-- Start Text passage --

- Google’s AI system Big Sleep discovered 20 new vulnerabilities in open-source projects like FFmpeg and ImageMagick.
- The vulnerabilities were found and reproduced entirely by the AI, with human experts only involved in the final review.
- Developed by DeepMind and Project Zero, Big Sleep represents a major step in autonomous vulnerability discovery.
- Experts praise its design, but caution that AI-generated bug reports can sometimes produce false positives, requiring careful vetting.
Google has taken a major leap forward in the world of cybersecurity with the debut performance of its AI-powered vulnerability detection system, Big Sleep.
The company announced on Monday that the system had uncovered 20 previously unknown security vulnerabilities in popular open-source projects, including the multimedia processing library FFmpeg and the image-editing tool ImageMagick.
The vulnerabilities are still under review and have not yet been publicly disclosed, a common practice to give developers time to issue patches before exposing users to potential risk.

-- End Text passage --

### Set task
Please state, from the Big Sleep text, which two groups developed the system.

-- Start Provided data --

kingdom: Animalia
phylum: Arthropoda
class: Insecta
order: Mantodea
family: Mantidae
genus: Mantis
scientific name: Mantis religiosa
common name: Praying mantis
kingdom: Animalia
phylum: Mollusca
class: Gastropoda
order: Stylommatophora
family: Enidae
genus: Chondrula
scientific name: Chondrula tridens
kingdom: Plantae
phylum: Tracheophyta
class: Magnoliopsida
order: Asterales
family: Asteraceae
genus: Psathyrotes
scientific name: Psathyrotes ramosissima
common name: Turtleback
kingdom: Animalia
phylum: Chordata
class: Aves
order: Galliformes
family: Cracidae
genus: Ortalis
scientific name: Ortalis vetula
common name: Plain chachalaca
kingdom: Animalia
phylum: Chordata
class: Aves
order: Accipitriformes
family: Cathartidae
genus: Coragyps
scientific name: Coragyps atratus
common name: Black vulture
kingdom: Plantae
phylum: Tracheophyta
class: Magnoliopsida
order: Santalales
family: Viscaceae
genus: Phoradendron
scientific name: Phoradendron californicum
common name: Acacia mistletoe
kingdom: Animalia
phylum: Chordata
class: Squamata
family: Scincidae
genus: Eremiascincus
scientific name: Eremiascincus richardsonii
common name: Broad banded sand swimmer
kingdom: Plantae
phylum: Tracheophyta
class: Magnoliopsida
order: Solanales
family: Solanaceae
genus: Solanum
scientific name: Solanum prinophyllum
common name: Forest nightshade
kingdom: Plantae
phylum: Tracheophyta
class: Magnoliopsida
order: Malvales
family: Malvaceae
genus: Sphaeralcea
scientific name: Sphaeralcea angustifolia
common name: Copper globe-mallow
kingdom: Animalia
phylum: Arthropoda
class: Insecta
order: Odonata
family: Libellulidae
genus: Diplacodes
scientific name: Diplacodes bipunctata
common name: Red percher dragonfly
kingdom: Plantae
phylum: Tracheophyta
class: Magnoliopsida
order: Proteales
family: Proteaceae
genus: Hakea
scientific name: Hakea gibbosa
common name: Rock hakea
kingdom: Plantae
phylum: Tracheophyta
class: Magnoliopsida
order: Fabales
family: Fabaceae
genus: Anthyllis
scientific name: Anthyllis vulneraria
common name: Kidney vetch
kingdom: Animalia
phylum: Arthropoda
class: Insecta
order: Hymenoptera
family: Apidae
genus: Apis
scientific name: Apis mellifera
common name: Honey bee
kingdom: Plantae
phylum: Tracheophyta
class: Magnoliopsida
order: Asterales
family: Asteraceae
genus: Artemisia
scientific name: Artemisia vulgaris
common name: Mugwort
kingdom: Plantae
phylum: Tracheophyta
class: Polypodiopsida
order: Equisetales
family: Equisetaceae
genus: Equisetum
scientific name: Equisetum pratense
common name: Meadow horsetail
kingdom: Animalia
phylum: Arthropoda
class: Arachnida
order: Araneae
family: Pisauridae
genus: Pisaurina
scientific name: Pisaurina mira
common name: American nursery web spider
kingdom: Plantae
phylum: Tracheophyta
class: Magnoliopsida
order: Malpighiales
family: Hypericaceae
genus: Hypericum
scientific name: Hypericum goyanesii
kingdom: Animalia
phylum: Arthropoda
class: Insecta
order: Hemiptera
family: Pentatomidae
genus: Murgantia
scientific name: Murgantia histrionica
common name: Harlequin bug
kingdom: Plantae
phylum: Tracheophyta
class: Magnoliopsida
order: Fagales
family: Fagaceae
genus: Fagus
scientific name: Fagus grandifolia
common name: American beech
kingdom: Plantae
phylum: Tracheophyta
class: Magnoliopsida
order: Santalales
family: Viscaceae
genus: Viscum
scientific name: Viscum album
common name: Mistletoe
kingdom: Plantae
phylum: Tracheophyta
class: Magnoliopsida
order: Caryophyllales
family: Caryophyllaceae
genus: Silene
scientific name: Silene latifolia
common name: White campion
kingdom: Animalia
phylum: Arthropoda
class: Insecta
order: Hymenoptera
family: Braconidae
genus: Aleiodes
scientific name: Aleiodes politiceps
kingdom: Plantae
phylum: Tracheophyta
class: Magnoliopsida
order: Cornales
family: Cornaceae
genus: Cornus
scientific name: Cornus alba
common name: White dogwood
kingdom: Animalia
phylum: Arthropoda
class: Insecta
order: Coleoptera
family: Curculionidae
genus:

-- End Provided data --

### Solved exercise
DeepMind and Project Zero.